Scan the data below and state the number of lines that include the word "sich", adding no comment.

SUPPLIED INFORMATION START

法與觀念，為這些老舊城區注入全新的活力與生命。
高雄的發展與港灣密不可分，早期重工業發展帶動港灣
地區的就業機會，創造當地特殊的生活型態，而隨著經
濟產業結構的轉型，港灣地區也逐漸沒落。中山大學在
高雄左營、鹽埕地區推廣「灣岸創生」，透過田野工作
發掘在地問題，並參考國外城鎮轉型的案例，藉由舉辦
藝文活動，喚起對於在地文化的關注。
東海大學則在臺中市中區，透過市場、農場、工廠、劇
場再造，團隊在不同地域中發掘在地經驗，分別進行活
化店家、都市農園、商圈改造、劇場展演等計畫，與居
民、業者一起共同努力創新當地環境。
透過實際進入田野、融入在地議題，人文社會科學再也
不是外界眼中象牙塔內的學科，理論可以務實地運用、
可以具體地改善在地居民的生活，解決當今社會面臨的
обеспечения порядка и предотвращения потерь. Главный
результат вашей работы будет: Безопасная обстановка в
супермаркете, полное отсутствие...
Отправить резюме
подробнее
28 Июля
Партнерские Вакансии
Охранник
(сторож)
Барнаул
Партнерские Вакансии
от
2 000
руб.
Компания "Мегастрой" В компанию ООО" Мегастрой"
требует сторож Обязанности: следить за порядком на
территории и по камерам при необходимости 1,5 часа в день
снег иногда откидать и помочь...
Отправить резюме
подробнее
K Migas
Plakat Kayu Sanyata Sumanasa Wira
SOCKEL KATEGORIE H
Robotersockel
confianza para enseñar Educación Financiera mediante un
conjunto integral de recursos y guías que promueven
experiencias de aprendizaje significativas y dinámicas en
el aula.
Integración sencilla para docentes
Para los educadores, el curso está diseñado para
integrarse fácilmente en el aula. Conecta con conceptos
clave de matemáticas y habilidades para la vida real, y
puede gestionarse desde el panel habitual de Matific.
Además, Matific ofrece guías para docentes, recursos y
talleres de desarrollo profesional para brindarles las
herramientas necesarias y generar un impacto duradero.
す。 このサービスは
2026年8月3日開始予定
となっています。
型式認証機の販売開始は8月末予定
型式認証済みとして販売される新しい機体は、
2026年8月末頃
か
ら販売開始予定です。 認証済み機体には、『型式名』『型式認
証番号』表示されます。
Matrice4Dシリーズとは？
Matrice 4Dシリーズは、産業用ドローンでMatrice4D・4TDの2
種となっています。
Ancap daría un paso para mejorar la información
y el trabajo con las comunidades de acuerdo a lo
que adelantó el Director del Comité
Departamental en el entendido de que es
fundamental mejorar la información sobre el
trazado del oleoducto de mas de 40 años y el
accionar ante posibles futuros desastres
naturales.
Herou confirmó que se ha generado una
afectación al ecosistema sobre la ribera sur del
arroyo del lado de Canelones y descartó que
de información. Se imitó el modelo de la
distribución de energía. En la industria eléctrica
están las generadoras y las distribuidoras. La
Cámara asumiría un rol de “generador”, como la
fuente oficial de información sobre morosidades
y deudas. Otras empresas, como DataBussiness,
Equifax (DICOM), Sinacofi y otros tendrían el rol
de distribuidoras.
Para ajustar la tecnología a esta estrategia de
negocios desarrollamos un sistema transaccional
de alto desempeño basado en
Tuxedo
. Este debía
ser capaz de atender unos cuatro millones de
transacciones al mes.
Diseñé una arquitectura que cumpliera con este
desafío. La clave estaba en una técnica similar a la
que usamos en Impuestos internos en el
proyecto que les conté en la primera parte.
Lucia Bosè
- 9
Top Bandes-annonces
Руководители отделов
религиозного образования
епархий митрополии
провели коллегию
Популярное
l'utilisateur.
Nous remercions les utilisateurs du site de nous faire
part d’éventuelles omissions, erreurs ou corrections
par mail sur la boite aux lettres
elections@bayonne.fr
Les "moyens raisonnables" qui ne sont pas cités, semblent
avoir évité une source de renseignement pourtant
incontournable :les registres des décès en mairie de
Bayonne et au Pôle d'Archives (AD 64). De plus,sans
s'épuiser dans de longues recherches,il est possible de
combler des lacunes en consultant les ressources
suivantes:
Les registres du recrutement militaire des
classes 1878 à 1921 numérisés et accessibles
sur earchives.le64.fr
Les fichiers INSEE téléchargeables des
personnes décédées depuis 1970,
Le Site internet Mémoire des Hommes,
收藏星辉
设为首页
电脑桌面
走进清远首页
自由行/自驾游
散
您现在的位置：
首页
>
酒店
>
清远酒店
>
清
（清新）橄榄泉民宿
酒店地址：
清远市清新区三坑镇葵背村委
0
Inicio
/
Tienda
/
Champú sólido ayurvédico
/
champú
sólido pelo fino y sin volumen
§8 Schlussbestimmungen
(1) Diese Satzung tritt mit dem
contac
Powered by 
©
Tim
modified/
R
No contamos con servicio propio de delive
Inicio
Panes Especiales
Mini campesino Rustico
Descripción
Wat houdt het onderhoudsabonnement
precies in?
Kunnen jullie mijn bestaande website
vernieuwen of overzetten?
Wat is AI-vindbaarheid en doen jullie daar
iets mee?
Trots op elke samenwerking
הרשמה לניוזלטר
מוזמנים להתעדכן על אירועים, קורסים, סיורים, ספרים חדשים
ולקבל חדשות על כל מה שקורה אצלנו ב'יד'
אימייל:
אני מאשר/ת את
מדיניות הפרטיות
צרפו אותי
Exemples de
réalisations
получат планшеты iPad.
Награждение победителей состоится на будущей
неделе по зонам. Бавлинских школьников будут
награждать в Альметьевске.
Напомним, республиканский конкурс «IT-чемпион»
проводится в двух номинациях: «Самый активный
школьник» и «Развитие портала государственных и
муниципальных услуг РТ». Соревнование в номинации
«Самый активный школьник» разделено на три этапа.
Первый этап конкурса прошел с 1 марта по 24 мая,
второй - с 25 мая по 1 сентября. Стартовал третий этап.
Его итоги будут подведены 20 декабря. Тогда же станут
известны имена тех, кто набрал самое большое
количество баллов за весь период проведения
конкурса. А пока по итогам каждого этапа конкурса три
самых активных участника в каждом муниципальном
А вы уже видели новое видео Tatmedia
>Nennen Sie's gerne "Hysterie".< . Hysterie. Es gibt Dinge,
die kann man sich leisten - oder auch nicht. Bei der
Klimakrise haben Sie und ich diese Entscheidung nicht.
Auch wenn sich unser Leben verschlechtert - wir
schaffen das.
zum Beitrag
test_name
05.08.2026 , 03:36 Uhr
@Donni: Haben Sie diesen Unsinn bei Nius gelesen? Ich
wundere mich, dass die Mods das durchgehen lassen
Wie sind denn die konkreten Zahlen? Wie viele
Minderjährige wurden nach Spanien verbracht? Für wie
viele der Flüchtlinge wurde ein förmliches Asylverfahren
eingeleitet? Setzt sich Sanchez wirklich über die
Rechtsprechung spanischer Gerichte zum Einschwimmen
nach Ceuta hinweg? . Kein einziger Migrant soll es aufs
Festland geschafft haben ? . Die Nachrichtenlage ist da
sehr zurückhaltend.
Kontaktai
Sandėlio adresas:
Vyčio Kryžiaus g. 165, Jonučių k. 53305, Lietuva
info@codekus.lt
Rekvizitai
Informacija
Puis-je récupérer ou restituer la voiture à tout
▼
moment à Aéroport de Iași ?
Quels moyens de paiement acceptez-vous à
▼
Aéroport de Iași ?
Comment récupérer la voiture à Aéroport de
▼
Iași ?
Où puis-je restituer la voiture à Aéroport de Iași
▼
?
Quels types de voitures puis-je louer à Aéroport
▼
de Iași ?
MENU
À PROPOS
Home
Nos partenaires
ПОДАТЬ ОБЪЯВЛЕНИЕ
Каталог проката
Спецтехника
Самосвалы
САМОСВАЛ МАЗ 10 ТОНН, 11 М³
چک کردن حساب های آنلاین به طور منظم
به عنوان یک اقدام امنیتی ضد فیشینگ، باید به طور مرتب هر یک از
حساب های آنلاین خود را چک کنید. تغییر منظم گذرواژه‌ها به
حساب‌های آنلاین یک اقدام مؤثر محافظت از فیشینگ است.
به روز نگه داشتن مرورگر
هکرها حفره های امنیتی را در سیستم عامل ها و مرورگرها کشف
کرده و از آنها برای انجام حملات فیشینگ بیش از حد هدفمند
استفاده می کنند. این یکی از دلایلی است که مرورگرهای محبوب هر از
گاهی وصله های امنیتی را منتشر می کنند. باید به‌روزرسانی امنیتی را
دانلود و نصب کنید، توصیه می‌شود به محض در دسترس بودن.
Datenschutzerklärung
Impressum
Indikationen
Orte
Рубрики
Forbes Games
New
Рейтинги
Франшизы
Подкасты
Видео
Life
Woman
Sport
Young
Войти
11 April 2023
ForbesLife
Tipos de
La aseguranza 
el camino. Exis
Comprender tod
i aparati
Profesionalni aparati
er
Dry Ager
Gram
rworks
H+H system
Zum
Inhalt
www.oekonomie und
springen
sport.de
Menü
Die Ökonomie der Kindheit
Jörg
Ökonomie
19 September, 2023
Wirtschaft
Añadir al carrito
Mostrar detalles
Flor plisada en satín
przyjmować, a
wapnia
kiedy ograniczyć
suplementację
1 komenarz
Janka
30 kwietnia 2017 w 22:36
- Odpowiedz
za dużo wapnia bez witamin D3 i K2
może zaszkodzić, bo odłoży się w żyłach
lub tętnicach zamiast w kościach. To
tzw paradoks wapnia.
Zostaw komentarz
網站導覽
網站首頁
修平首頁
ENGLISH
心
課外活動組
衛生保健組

SUPPLIED INFORMATION END

| RESULT |
3